▶ **REQUIRED WORK**:
Go through the records and set each one down exactly, skipping any picture.

[Dataset items]

--

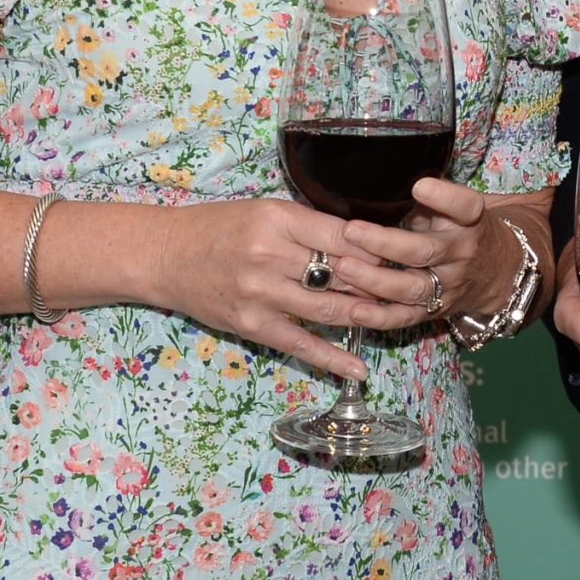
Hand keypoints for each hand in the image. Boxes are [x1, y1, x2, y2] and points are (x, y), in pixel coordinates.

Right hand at [157, 198, 430, 380]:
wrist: (166, 256)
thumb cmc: (219, 228)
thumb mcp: (266, 211)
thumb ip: (311, 226)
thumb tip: (365, 241)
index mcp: (278, 219)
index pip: (344, 236)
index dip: (379, 249)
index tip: (404, 256)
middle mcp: (270, 256)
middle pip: (342, 273)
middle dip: (381, 284)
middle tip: (413, 291)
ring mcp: (260, 294)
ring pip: (329, 308)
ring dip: (367, 316)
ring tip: (398, 321)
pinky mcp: (252, 325)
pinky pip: (300, 344)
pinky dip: (332, 359)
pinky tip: (359, 369)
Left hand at [340, 179, 529, 321]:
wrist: (498, 272)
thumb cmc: (462, 228)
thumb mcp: (455, 207)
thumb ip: (428, 197)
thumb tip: (382, 179)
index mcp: (469, 221)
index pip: (464, 206)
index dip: (443, 197)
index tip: (418, 185)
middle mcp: (460, 255)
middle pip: (424, 251)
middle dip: (385, 243)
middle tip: (351, 230)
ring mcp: (447, 287)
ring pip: (411, 288)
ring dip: (375, 280)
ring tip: (344, 266)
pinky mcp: (434, 311)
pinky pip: (406, 318)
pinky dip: (380, 318)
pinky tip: (356, 310)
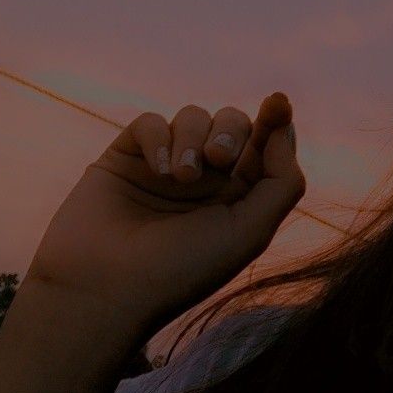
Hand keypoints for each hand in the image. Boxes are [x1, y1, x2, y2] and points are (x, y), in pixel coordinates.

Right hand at [22, 92, 305, 350]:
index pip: (263, 147)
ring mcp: (164, 166)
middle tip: (217, 159)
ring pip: (192, 117)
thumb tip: (286, 128)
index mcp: (237, 199)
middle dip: (230, 131)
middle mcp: (204, 180)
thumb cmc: (182, 269)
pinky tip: (157, 170)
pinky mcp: (125, 157)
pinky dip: (158, 138)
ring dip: (193, 138)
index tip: (278, 104)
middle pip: (232, 124)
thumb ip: (280, 182)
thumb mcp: (249, 232)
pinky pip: (150, 123)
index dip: (275, 121)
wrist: (106, 288)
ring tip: (180, 176)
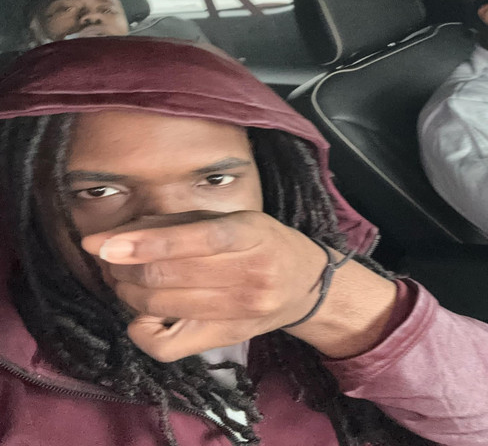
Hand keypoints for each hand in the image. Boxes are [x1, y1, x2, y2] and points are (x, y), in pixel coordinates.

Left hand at [82, 211, 396, 361]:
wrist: (304, 283)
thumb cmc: (262, 242)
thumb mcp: (231, 219)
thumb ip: (176, 224)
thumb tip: (113, 238)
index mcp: (250, 234)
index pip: (194, 239)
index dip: (144, 243)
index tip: (104, 245)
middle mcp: (250, 274)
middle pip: (168, 277)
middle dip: (125, 268)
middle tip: (112, 258)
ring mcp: (240, 312)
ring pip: (162, 307)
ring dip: (128, 292)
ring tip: (124, 279)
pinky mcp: (227, 338)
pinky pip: (168, 347)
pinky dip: (142, 330)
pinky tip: (144, 312)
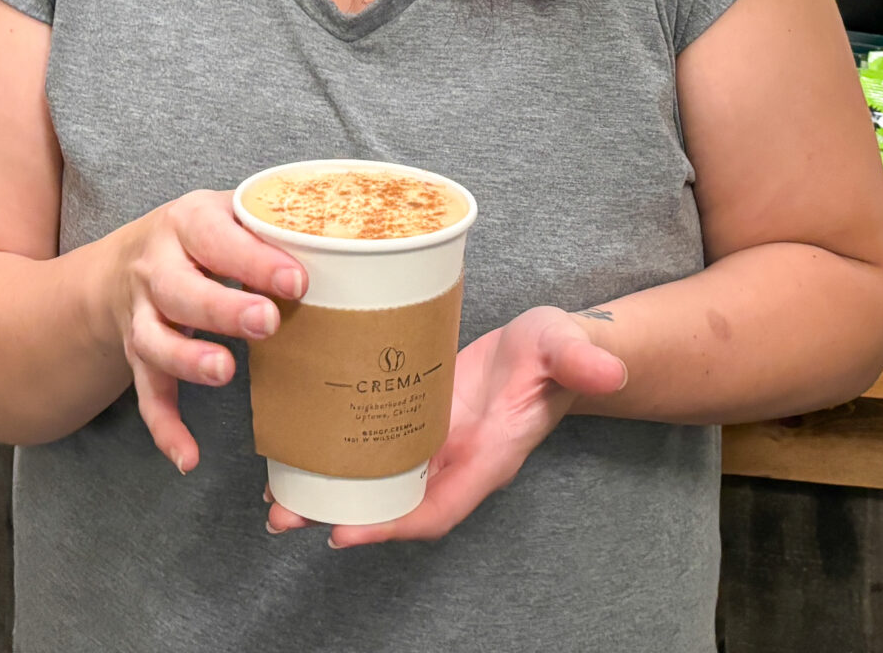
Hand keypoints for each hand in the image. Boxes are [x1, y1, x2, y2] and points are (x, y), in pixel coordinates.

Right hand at [105, 191, 306, 474]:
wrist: (130, 260)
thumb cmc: (204, 236)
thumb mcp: (231, 214)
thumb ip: (275, 226)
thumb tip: (344, 242)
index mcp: (188, 222)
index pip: (218, 237)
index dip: (256, 260)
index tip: (297, 281)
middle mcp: (156, 267)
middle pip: (178, 288)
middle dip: (222, 308)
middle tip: (268, 322)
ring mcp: (142, 313)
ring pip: (153, 340)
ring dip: (187, 358)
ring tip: (225, 372)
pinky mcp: (138, 354)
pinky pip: (147, 393)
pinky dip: (164, 426)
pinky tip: (188, 457)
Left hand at [267, 305, 628, 546]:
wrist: (552, 348)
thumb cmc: (559, 352)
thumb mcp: (565, 347)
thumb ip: (579, 361)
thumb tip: (607, 372)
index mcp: (486, 458)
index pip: (436, 509)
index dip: (391, 526)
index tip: (344, 535)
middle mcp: (454, 461)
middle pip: (392, 505)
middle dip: (340, 517)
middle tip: (283, 516)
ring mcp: (432, 443)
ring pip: (374, 481)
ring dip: (328, 491)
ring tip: (275, 495)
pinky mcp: (416, 417)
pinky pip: (372, 448)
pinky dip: (337, 454)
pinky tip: (300, 447)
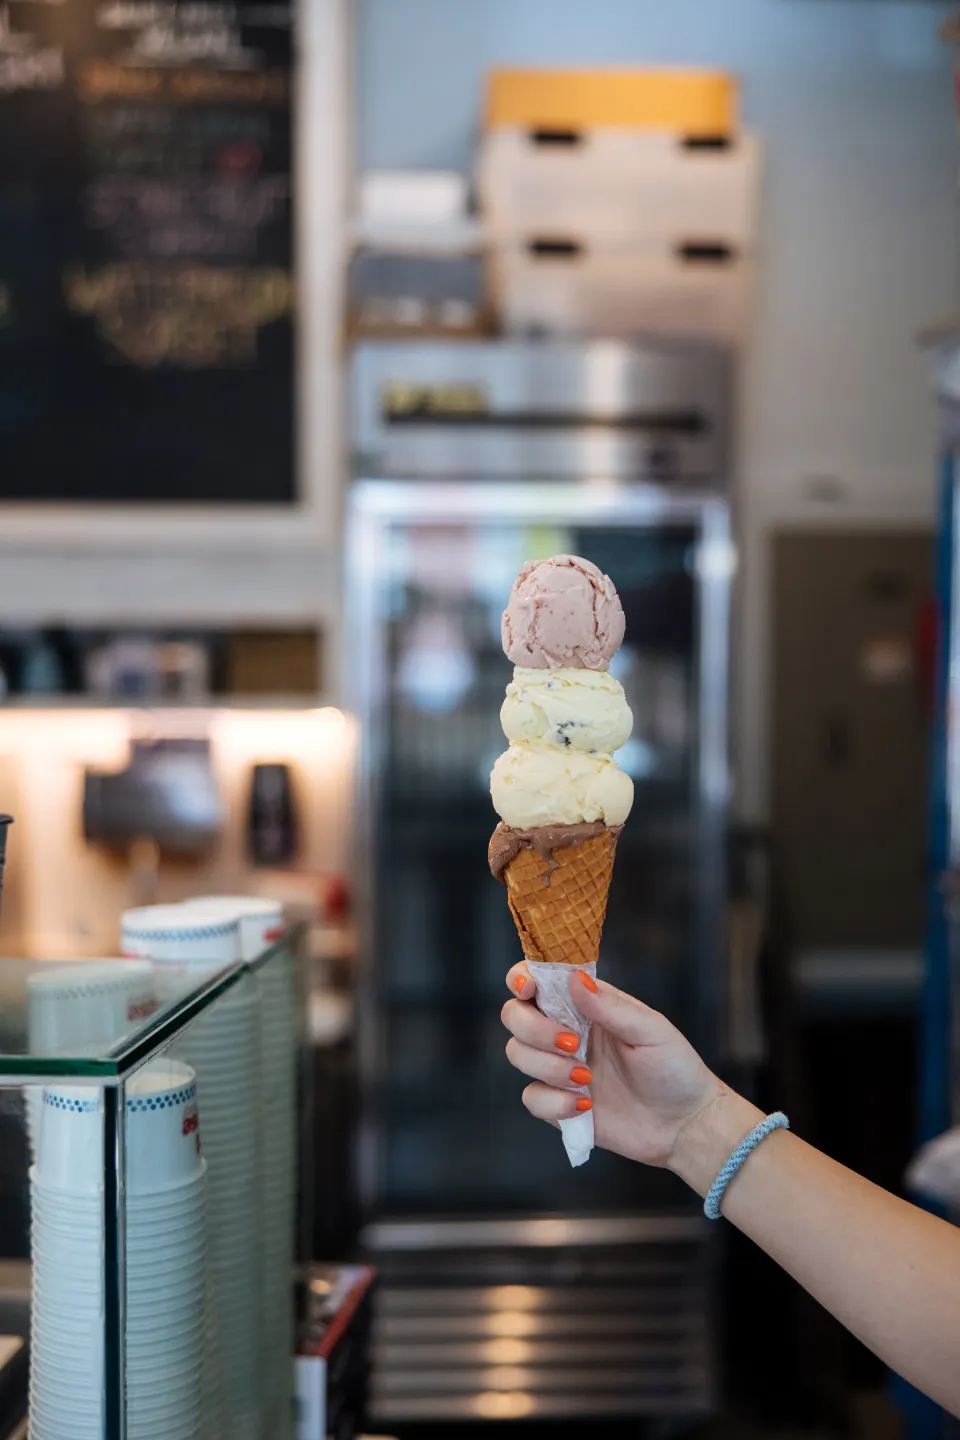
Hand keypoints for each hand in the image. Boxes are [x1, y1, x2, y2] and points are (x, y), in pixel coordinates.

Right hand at [501, 962, 725, 1169]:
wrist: (684, 1125)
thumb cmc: (674, 1069)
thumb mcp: (650, 1030)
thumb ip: (610, 1007)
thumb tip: (575, 978)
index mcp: (586, 1005)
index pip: (538, 980)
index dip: (521, 978)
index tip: (528, 989)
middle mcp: (565, 1031)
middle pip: (515, 1015)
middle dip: (534, 1029)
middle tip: (573, 1044)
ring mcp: (558, 1068)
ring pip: (518, 1054)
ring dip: (548, 1067)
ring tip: (587, 1079)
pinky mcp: (558, 1104)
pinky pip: (531, 1098)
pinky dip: (553, 1102)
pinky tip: (586, 1105)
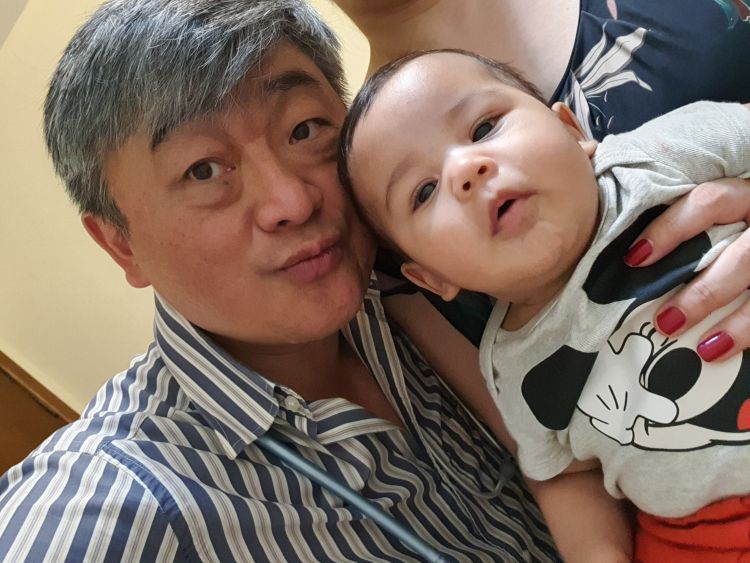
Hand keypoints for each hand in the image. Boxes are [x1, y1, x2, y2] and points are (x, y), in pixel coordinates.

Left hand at [624, 177, 749, 361]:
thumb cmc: (733, 227)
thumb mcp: (722, 214)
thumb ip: (690, 230)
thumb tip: (632, 261)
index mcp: (744, 196)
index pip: (707, 202)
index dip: (668, 230)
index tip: (635, 259)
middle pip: (742, 256)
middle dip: (703, 292)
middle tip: (666, 321)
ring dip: (737, 322)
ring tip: (705, 347)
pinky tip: (726, 350)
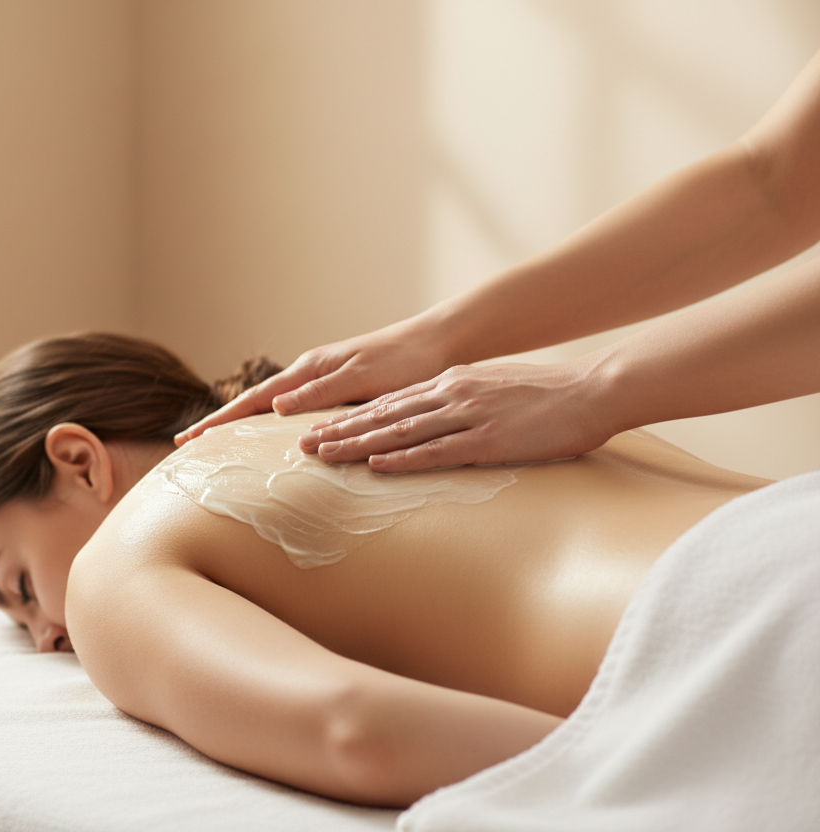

--

▶ **YOUR RESPONSE**:
Hand keypoints for each hand in the image. Boxes are [x1, y1, x2, y2] and points are (x, y), in pixel coordinates.

Right hand at [157, 198, 430, 380]:
wrist: (166, 256)
thumb cmc: (219, 228)
thumb mcp: (266, 211)
thumb ip: (311, 226)
thumb tip: (365, 241)
index mcp: (278, 219)
index pip: (344, 236)
index dip: (379, 249)
index tip: (404, 256)
middle mcp: (270, 256)
middle pip: (342, 273)
middle dip: (381, 284)
middle tip: (413, 291)
ring mcp: (260, 294)
ring pip: (329, 308)
ring dip: (367, 316)
ring tip: (398, 321)
pinky mcp: (252, 325)
pinky pip: (300, 344)
pinky dip: (332, 359)
pinky tip: (359, 369)
Left hand at [340, 179, 529, 321]:
wrist: (498, 272)
thumb cmc: (462, 228)
thumb mcp: (455, 207)
thumb ip: (428, 197)
thumb tip: (382, 179)
index mcp: (469, 221)
index pip: (464, 206)
index dip: (443, 197)
index tip: (418, 185)
middle mcp: (460, 255)
middle pip: (424, 251)
middle dip: (385, 243)
middle tip: (351, 230)
ring mcp: (447, 287)
ring pip: (411, 288)
ring dip: (375, 280)
ring tip: (344, 266)
pinky mcp: (434, 311)
pinky pip: (406, 318)
pinky dip: (380, 318)
pinky tip: (356, 310)
Hand keypoints for each hand in the image. Boxes are [x1, y1, x2, y2] and points are (x, y), in pixel coordinates.

Right hand at [22, 92, 305, 350]:
index pip: (263, 147)
ring mcp: (164, 166)
middle tip: (217, 159)
ring pip: (192, 117)
thumb tip: (286, 128)
index mcp: (237, 199)
middle dip: (230, 131)
middle mcp: (204, 180)
thumb cmc: (182, 269)
pinky tip: (157, 170)
pinky mcp: (125, 157)
pinky dip: (158, 138)
ring dip: (193, 138)
index tip: (278, 104)
middle pip: (232, 124)
thumb ip: (280, 182)
thumb mcp: (249, 232)
pinky pip: (150, 123)
index dip: (275, 121)
wrist: (106, 288)
ring tip: (180, 176)
Hand keypoints for each hand in the image. Boxes are [x1, y1, x2, y2] and points are (x, y), in pixel coordinates.

Left hand at [82, 211, 396, 361]:
wrist: (304, 283)
thumb cmc: (262, 242)
thumb mcp: (231, 219)
thumb ip: (176, 224)
thumb tip: (113, 238)
index mcp: (250, 234)
index pip: (194, 239)
index dip: (144, 243)
index tip: (104, 245)
middle mcp: (250, 274)
middle pip: (168, 277)
middle dip: (125, 268)
middle tip: (112, 258)
ring mcp: (240, 312)
ring pip: (162, 307)
ring dip: (128, 292)
ring tip: (124, 279)
pinky mcp: (227, 338)
pinky pip: (168, 347)
pinky dip: (142, 330)
pinky tip: (144, 312)
Hand keypoints for each hand in the image. Boxes are [x1, y1, x2, y2] and points are (x, y), in pixel coordinates.

Right hand at [105, 191, 306, 474]:
wrist: (130, 260)
thumb cmc: (204, 236)
thumb mcp: (231, 214)
thumb ip: (275, 226)
thumb tip: (344, 242)
index mcp: (188, 222)
index pip: (218, 237)
index dip: (256, 260)
index tip: (297, 281)
middle mcp: (156, 267)
middle pip: (178, 288)
middle dip: (222, 308)
middle tip: (268, 322)
ring mcp: (142, 313)
ring pip: (153, 340)
ring dip: (187, 358)
ring tip: (225, 372)
pinky mcp: (138, 354)
pinky pip: (147, 393)
pinky dip: (164, 426)
pinky tip: (188, 457)
Left hand at [267, 305, 628, 546]:
wrist: (552, 348)
thumb cmc: (559, 352)
thumb mcp: (565, 347)
thumb ip: (579, 361)
thumb tip: (607, 372)
index mcp: (486, 458)
index pip: (436, 509)
index dip: (391, 526)
index tip: (344, 535)
middle mcp: (454, 461)
middle pip: (392, 505)
middle dip: (340, 517)
middle tip: (283, 516)
ring mcp: (432, 443)
ring pip: (374, 481)
ring dip: (328, 491)
ring tip: (275, 495)
pinky mcp: (416, 417)
pinky pip: (372, 448)
pinky dip: (337, 454)
pinky tip: (300, 447)
Hand keypoints for each hand in the image. Boxes are [x1, y1, x2, y2] and points are (x, y), in pixel coordinates.

Right hand at [501, 962, 725, 1169]:
wrist: (684, 1125)
thumb cmc: (674, 1069)
thumb mcp: (650, 1030)
thumb ip: (610, 1007)
thumb tip: (575, 978)
index mcp: (586, 1005)
index pip: (538, 980)
index dip: (521, 978)
index tip: (528, 989)
middle mcp: (565, 1031)
middle pip: (515, 1015)
middle dip: (534, 1029)
middle tip: (573, 1044)
ring mcp: (558, 1068)
ring pip: (518, 1054)
ring dip: (548, 1067)
ring tip: (587, 1079)
pinky mcp: (558, 1104)
pinky pip: (531, 1098)
pinky dip: (553, 1102)
pinky tip: (586, 1105)
Hand keypoints for each hand in the image. Boxes are [x1, y1, x2, y2] and points are (x, y), in pixel coordinates.

Left hand at [624, 177, 749, 361]:
thumb cmc: (733, 227)
thumb mcp: (722, 214)
thumb ip: (690, 230)
thumb tip: (632, 261)
index mcp: (744, 196)
index pip: (707, 202)
index dip: (668, 230)
index tip: (635, 259)
middle pip: (742, 256)
middle dip: (703, 292)
middle tip: (666, 321)
ring dip: (737, 322)
ring tip: (705, 347)
pinky tip: (726, 350)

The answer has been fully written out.